Brazzaville en quête de disciplines structurantes
Sous la chaude lumière de juillet, la grande salle omnisports de Ouenzé a résonné d’un mélange singulier : le claquement des tatamis, le souffle retenu du public et le doux murmure des katas. Organisée par l’Association congolaise de Nihon Tai-jitsu et disciplines associées, la journée de démonstrations a rassemblé cent pratiquants issus de huit clubs. L’objectif affiché par les organisateurs – « maintenir la flamme technique et morale » – résonne particulièrement dans une capitale où la jeunesse cherche des repères. Le public, composé de familles, d’éducateurs et de curieux, a pu observer des séquences allant de la défense contre arme blanche aux variations de projection empruntées au ju-jitsu traditionnel.
Arts martiaux et prévention de la délinquance juvénile
En filigrane, l’ombre du phénomène des « kuluna », gangs de rue composés d’adolescents parfois armés de machettes, plane sur toute initiative citoyenne. « Nous préférons voir un jeune canaliser son énergie sur un tatami plutôt que dans une ruelle sombre », souligne Celem Mpini, président de l’association organisatrice. Selon les chiffres de la Direction générale de la police (2022), près de 35 % des actes de petite criminalité enregistrés à Brazzaville impliquent des mineurs. Les ateliers de self-défense s’inscrivent donc dans une stratégie de prévention soutenue par le ministère des Sports, lequel encourage depuis 2021 l’ouverture de sections d’arts martiaux dans les quartiers périphériques (Ministère des Sports, 2023).
Entre héritage japonais et créativité congolaise
Le Nihon Tai-jitsu, né au milieu du XXᵉ siècle sur l’archipel nippon, puise dans le sabre, la lutte et l’art subtil des luxations. Importé à Brazzaville dans les années 1990 par des expatriés puis adapté par des pionniers congolais, il a su conserver sa rigueur tout en empruntant à la gestuelle locale – notamment la façon de saluer, inspirée des danses traditionnelles du Pool. « L’essence reste japonaise, mais l’exécution porte désormais la signature de nos quartiers », analyse le maître-instructeur Stéphane Loubaki, formé à Osaka. Cette hybridation séduit des jeunes attirés par l’exotisme du kimono autant que par la proximité culturelle conférée par les entraîneurs congolais.

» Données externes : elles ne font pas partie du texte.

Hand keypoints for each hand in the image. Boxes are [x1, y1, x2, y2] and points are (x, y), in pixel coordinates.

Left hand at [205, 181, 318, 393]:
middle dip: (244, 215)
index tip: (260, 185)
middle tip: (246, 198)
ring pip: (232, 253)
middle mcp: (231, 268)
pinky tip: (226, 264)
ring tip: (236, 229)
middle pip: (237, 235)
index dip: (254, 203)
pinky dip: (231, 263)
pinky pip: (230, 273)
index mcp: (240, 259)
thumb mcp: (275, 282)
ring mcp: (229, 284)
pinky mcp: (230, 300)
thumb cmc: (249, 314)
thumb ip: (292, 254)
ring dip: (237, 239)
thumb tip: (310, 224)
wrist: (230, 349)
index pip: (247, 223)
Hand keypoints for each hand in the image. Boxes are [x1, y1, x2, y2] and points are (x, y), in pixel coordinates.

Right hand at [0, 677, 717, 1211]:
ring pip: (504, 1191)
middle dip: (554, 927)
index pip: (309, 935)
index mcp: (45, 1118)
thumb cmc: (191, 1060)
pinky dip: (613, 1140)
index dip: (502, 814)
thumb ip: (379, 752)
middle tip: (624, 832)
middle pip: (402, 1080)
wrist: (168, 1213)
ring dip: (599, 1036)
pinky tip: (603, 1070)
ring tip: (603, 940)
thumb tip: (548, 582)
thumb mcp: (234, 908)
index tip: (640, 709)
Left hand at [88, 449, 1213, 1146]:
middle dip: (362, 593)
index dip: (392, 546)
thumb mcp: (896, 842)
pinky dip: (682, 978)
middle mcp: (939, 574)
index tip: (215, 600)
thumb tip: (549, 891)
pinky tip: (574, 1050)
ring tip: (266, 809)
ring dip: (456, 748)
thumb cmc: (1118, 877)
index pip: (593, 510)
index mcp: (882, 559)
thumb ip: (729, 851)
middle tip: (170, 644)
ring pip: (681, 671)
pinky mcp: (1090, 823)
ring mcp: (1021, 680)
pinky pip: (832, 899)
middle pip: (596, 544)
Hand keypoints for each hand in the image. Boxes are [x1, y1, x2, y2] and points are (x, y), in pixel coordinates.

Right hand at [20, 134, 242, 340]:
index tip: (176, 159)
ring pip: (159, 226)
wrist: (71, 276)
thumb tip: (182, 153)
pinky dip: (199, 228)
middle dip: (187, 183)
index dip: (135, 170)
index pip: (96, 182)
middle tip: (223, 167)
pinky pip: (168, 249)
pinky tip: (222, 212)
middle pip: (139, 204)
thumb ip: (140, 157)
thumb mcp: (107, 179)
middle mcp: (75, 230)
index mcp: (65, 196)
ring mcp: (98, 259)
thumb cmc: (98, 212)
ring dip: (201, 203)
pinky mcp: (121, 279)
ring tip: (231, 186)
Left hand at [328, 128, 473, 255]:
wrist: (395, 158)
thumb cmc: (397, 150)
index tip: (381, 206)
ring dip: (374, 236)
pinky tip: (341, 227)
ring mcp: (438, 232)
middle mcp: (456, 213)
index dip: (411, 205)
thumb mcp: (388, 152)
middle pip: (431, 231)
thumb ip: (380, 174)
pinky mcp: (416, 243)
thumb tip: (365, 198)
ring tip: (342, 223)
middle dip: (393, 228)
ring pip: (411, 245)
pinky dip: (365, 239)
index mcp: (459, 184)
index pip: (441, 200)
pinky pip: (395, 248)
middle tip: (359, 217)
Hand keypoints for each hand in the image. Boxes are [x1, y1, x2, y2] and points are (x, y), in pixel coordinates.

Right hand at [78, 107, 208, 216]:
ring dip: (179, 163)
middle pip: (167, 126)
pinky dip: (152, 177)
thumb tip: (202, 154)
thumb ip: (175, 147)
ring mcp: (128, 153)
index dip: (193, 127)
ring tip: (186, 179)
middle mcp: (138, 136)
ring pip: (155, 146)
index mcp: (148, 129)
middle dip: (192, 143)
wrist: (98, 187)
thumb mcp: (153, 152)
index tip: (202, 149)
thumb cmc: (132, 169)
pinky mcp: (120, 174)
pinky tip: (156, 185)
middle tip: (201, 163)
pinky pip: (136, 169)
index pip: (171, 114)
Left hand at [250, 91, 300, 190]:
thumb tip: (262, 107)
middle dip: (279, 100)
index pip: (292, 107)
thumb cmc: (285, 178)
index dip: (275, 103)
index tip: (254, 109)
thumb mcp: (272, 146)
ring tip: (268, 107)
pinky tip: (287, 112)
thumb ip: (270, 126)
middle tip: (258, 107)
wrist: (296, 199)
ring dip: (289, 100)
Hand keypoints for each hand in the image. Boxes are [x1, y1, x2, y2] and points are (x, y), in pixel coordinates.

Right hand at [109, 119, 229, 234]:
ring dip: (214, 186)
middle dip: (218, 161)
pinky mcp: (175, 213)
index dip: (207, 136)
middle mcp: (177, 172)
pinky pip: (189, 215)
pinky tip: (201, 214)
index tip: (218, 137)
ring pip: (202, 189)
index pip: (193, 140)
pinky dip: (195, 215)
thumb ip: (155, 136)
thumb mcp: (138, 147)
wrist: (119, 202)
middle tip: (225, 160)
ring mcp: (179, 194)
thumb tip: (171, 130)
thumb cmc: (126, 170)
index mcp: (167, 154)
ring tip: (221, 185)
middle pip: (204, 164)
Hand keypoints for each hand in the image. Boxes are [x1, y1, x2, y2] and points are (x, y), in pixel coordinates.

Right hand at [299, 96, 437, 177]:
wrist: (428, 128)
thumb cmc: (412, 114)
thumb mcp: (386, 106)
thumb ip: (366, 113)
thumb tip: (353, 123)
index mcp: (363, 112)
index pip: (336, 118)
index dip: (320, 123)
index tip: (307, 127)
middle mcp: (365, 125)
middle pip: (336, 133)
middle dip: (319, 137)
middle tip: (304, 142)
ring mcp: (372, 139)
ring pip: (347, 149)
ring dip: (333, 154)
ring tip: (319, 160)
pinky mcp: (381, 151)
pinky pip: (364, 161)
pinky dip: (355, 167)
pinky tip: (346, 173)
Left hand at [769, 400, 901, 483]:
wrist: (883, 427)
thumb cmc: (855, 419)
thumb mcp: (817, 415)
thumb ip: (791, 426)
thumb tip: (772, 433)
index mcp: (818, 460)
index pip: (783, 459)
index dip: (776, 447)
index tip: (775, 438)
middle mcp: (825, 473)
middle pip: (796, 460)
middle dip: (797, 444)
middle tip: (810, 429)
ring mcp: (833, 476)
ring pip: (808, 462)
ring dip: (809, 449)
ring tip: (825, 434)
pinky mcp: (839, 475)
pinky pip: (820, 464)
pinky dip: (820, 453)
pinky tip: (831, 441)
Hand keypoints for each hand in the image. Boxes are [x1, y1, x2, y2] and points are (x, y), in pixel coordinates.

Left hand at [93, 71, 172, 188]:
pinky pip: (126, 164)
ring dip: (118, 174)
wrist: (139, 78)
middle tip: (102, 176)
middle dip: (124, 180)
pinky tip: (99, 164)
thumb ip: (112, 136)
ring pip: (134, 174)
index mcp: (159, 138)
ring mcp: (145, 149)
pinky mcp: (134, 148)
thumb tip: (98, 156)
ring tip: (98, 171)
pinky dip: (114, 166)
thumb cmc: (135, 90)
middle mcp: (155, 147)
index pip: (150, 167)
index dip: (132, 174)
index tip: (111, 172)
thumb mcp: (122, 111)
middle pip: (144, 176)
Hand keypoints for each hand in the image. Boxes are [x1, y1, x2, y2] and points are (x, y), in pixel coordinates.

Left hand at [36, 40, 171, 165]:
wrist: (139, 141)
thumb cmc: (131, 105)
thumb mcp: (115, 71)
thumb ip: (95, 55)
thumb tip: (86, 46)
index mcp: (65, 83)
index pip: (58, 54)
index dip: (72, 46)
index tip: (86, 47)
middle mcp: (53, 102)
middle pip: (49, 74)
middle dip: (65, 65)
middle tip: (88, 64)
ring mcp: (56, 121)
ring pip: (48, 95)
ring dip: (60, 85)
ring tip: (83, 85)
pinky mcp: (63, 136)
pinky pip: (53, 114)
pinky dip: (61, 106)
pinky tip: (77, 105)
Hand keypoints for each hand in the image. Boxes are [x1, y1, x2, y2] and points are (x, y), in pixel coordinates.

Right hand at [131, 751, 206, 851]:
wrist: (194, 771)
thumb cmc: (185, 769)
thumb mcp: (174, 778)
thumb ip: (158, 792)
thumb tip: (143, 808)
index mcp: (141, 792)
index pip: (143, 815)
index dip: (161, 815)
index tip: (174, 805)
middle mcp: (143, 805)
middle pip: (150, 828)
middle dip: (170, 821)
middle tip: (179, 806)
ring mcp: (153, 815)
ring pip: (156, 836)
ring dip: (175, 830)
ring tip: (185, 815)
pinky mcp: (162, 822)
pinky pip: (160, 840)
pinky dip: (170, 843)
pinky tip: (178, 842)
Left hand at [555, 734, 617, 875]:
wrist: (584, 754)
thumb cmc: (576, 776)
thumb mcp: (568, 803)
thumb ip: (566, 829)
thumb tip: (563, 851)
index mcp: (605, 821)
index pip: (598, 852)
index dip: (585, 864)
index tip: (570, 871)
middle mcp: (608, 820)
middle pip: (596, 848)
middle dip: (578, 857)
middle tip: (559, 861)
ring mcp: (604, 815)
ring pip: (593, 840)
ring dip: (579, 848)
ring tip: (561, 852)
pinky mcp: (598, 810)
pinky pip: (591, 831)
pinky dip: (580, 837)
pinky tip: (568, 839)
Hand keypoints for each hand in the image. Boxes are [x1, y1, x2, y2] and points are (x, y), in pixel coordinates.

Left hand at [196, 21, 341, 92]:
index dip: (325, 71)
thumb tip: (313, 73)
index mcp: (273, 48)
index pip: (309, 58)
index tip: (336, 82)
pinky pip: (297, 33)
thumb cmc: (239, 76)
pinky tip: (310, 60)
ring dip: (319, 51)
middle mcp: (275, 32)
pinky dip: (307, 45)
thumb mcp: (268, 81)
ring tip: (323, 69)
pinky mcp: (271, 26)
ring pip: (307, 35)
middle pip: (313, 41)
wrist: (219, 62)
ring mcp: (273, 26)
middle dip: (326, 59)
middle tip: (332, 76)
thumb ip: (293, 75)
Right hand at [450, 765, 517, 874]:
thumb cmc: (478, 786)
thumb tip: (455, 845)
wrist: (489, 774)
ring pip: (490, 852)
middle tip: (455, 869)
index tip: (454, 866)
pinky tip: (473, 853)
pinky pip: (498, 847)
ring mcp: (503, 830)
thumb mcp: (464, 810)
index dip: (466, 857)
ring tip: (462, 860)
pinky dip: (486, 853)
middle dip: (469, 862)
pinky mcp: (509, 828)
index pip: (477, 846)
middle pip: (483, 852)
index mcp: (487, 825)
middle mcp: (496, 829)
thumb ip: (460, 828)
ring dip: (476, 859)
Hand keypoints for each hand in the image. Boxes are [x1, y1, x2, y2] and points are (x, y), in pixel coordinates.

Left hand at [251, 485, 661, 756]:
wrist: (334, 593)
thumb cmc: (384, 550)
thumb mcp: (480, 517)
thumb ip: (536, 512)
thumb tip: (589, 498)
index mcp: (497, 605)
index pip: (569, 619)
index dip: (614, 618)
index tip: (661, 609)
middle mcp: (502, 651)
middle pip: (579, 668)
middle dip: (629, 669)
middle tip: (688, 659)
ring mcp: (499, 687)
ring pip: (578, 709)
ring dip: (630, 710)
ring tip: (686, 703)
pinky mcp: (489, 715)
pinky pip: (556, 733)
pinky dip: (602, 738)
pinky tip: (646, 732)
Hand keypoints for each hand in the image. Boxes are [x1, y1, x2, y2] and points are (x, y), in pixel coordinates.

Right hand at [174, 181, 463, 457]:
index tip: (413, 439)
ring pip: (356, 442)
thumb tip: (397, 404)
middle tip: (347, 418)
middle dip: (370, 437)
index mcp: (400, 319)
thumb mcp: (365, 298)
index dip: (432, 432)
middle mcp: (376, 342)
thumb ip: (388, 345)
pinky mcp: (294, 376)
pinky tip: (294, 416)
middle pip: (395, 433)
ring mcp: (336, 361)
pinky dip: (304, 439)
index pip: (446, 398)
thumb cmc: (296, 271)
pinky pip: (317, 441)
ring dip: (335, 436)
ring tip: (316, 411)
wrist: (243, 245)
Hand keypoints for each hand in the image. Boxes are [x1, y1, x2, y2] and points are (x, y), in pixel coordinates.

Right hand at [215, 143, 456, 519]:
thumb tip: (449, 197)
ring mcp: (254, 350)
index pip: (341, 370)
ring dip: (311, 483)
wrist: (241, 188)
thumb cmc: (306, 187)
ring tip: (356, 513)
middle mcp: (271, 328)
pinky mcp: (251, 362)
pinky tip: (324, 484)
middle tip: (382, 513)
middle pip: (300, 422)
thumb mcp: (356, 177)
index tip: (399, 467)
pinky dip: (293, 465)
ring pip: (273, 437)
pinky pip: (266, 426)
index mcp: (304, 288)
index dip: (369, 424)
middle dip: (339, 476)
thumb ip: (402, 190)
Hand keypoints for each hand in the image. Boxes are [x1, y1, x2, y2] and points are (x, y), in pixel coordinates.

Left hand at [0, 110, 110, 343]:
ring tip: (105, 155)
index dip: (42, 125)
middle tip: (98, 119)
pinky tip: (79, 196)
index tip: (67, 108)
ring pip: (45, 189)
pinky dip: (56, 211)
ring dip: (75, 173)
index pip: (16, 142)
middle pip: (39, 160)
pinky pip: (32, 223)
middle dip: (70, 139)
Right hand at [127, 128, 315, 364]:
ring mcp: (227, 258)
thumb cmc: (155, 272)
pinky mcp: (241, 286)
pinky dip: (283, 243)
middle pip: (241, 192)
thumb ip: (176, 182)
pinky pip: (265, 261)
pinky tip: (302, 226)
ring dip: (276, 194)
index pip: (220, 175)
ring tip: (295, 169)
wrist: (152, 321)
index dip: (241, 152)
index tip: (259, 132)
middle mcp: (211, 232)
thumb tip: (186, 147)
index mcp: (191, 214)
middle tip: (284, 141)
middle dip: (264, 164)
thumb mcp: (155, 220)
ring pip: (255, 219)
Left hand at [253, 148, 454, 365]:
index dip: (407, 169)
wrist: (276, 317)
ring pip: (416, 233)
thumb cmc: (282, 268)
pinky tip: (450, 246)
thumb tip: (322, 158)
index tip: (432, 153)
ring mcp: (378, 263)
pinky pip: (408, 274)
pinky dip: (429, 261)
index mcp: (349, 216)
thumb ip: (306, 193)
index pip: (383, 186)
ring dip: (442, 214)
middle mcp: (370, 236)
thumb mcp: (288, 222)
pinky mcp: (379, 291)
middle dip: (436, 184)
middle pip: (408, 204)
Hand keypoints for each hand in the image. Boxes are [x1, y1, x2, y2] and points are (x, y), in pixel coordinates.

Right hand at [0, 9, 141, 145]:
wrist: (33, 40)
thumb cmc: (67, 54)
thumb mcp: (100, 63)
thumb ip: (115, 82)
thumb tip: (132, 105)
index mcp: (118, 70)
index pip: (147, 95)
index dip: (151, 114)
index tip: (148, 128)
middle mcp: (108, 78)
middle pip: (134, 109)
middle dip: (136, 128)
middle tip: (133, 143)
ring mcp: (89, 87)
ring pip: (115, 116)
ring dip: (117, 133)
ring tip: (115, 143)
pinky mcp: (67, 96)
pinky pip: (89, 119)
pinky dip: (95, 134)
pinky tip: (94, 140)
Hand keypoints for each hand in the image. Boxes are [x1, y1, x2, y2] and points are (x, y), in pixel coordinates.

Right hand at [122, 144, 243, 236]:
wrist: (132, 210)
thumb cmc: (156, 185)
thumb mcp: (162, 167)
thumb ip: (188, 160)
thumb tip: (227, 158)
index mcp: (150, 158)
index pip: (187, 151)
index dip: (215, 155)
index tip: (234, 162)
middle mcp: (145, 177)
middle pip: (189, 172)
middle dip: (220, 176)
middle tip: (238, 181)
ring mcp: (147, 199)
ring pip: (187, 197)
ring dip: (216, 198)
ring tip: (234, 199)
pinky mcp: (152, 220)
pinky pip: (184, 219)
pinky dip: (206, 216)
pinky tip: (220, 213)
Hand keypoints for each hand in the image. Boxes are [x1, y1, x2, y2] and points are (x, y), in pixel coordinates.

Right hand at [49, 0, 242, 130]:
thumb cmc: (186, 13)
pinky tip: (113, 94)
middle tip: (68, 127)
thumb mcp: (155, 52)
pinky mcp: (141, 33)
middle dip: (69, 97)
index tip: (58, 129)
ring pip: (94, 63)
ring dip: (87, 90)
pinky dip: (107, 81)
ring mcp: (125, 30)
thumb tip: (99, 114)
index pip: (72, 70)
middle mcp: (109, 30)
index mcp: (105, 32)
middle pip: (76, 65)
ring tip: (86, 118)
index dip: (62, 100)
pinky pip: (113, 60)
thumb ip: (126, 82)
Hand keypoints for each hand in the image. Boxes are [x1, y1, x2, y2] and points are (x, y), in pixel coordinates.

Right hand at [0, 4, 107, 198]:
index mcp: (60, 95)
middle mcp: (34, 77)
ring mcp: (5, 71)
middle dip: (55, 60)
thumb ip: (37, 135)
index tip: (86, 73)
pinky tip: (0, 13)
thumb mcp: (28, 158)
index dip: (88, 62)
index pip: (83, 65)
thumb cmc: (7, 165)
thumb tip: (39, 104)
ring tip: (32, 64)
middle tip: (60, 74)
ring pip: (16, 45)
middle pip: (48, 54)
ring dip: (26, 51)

Un tissu associatif résilient malgré les aléas
La pandémie de Covid-19, suivie des contraintes économiques globales, a provoqué près d’un an d’interruption d’entraînement. Pourtant, au sortir de ces mois suspendus, les clubs Cœur de Lion, Œil de l’Aigle ou encore Goshin Ju-jitsu ont reconduit des entraînements bihebdomadaires, souvent dans des espaces prêtés par les écoles publiques. L’esprit de solidarité a joué à plein : chaque club a reversé une partie de ses modiques cotisations à ceux dépourvus de tatami. « Nous avons compris que le sport est un service à la communauté avant d’être une performance individuelle », rappelle Nadège Nsona, ceinture marron et étudiante en commerce international.
Perspectives d’une diplomatie sportive locale
Au-delà des démonstrations, les responsables envisagent de développer des tournois inter-arrondissements et des échanges avec Kinshasa afin de hisser le niveau régional. La mairie de Brazzaville étudie la possibilité d’intégrer un module de self-défense dans ses programmes de vacances citoyennes, tandis que la Fédération congolaise de judo propose déjà son savoir-faire logistique. Pour le sociologue du sport Dr Audrey Makosso, « la pratique martiale incarne une diplomatie douce : elle favorise la discipline, la résilience et le respect de la hiérarchie, autant de valeurs utiles à la construction d’une citoyenneté apaisée ». Dans un contexte où la cohésion sociale est une priorité gouvernementale, les tatamis pourraient bien devenir des bancs d’école informels, où se forge le civisme des villes de demain.